10. A safety method for redundant alerting to prevent unattended vehicular occupants in a vehicle, the safety method comprising:

transmitting, by at least one input device, at least one signal to a first processor of an in-vehicle system, wherein the at least one signal comprises a signal indicating that an unattended occupant is detected in the vehicle;

determining, by the first processor, that a condition exists to perform redundant alerting based on the at least one signal;

transmitting, by the first processor, a respective alert to each of a plurality of mobile devices in response to determining that the condition exists;

providing, by a respective second processor of each of the plurality of mobile devices, the respective alert from the first processor to a respective user through a respective output device of each of the plurality of mobile devices;

determining, by the respective second processor, whether the alert has been cleared by a user input;

indicating, by the respective second processor, to the first processor that the respective alert has been cleared by the user input in response to the respective second processor determining that the alert has been cleared by the user input;

determining, by the first processor, whether all alerts to the plurality of mobile devices have been cleared by each one of the plurality of user inputs associated with the plurality of mobile devices within a first predetermined amount of time; and

performing, by the first processor, a remedial action in response to the first processor determining that not all of the alerts transmitted to the plurality of mobile devices have been cleared by each one of the plurality of user inputs associated with the plurality of mobile devices within the first predetermined amount of time;

11. The safety method according to claim 10, the at least one input device comprises a motion-sensing camera, a weight sensor, or a pressure sensor.

12. The safety method according to claim 10, wherein the transmitting at least one signal to the first processor further comprises transmitting a signal indicating that the vehicle is in a parked state or a signal indicating that doors of the vehicle have been closed for a third predetermined amount of time.

13. The safety method according to claim 10, wherein the plurality of mobile devices comprises two mobile phones.

14. The safety method according to claim 13, wherein the plurality of mobile devices further comprises a multi-information display unit of the vehicle.

15. The safety method according to claim 10, wherein the providing the respective alert comprises displaying a prompt to input a code to clear the respective alert, the method further comprising:

determining, by the respective second processor, that the respective alert is cleared by the user input matching a predetermined code.

16. The safety method according to claim 10, wherein the providing the respective alert comprises displaying a real-time image of an interior of the vehicle.

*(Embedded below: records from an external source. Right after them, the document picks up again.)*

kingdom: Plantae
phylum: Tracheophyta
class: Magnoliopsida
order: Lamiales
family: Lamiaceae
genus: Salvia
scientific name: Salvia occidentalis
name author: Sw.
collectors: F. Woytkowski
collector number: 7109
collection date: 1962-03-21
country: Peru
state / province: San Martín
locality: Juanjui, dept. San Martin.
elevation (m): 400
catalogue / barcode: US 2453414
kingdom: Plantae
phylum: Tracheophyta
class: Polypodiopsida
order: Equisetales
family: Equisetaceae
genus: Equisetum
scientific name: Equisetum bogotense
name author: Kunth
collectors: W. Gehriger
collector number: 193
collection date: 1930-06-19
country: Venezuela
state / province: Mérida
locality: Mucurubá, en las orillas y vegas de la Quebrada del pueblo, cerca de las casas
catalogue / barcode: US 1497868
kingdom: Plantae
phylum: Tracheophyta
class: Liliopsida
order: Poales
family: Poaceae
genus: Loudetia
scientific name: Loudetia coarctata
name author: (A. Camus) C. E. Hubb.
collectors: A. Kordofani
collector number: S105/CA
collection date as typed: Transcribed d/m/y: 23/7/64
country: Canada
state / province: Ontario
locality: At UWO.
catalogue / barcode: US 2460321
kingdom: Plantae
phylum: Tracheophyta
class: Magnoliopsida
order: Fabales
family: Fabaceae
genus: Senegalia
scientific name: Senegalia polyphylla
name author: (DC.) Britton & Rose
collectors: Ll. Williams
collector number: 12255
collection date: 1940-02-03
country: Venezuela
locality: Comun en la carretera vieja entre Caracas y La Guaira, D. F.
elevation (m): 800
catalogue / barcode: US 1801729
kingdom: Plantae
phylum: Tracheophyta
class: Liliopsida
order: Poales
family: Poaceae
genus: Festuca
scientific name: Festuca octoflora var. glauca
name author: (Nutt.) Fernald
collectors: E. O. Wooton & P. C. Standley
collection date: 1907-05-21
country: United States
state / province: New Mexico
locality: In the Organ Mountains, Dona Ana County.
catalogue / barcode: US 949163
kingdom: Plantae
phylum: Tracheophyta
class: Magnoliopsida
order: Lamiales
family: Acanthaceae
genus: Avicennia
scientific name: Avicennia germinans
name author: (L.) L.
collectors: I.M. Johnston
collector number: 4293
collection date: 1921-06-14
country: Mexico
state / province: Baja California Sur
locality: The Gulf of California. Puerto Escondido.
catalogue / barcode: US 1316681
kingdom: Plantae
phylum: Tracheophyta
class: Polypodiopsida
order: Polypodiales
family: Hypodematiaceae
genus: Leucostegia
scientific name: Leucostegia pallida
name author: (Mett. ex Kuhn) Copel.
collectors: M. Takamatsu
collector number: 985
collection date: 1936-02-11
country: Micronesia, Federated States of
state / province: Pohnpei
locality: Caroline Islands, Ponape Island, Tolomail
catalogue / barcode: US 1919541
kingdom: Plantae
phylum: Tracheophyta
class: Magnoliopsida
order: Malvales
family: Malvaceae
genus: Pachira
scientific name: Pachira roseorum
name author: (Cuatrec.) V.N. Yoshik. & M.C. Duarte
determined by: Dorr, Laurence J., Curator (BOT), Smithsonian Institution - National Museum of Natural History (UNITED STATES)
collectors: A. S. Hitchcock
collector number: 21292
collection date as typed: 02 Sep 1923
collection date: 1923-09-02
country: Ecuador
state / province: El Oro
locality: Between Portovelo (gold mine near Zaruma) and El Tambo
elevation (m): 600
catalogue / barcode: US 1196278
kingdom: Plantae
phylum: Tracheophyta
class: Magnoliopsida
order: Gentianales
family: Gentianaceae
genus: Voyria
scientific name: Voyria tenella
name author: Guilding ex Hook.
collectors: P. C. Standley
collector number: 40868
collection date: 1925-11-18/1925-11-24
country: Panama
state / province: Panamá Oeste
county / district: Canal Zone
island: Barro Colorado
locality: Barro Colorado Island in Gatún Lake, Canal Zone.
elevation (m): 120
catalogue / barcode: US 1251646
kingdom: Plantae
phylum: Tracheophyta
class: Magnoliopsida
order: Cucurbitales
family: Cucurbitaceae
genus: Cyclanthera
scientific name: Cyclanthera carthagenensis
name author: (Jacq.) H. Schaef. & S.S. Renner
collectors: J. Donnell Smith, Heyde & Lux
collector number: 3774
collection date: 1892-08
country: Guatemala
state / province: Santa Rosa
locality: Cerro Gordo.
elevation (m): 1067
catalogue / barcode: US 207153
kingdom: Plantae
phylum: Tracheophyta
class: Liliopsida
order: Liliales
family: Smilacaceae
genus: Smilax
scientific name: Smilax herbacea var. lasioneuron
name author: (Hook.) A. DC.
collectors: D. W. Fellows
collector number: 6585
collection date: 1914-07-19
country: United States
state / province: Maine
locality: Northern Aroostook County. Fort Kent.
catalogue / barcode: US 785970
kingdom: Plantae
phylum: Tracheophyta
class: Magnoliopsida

17. The safety method according to claim 10, wherein the providing the respective alert comprises displaying a prompt to set a timer to temporarily clear the alert, the method further comprising:

determining, by the respective second processor, that the respective alert is cleared by the user input selecting an amount of time to temporarily clear the respective alert.

18. The safety method system according to claim 10, wherein the performing the remedial action comprises at least one of electronically unlocking at least one door of the vehicle, electronically opening at least one window of the vehicle, electrically causing an alarm or horn to sound, and transmitting a message to emergency services.